A gap in the Battell Research Forest that was formed in the Great Appalachian Windstorm of 1950

Vermont’s forests have been shaped by ice, by climate, and by the actions of the state’s human inhabitants.  The land on which the forests now grow was shaped by the actions of Pleistocene glaciers, which have left a complex assortment of glacial till, glacial moraines, kame terraces, and lake-bottom sediments in their wake.   These different landforms support very different kinds of vegetation: the clay soils of the Champlain Valley, deposited when the valley was occupied by Lake Vermont and, later, the Champlain Sea, support a unique clayplain forest vegetation that is quite distinct from the northern hardwoods forests that dominate the thinner, rockier soils of the slopes of the Green Mountains.

More recently, human activities have been critical in modifying the distribution and structure of Vermont’s forests.  In the early 1800s, the land use practices of Vermont’s indigenous inhabitants, members of the Abenaki Nation, gave way to more widespread clearing by European colonists.   Much of Vermont’s forested land was cleared by the mid-1800s, but by the early 1900s the clearing trend had reversed itself, and forests returned to all but the best agricultural lands (e.g., the Champlain Valley).
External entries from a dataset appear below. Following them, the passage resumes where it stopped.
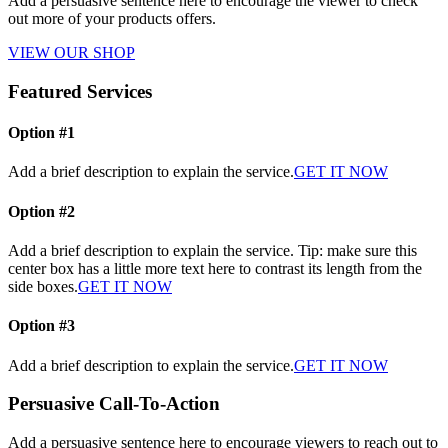
Add a persuasive sentence here to encourage the viewer to check
out more of your products offers.
VIEW OUR SHOP
Featured Services
Option #1
Add a brief description to explain the service.
GET IT NOW
Option #2
Add a brief description to explain the service. Tip: make sure this
center box has a little more text here to contrast its length from the
side boxes.
GET IT NOW
Option #3
Add a brief description to explain the service.
GET IT NOW
Persuasive Call-To-Action
Add a persuasive sentence here to encourage viewers to reach out to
My research in Vermont centers on the ways that human use and natural disturbances interact to control forest dynamics.  How has the history of land use in Vermont altered natural disturbance regimes, and what effect have those changes had on forests?  How are forests likely to respond to future climate change?  What effect are changes in energy policy– an increased reliance on local biomass, for example– likely to have on Vermont’s forests?  How can forests be managed to increase the landscape’s ability to take up and store carbon?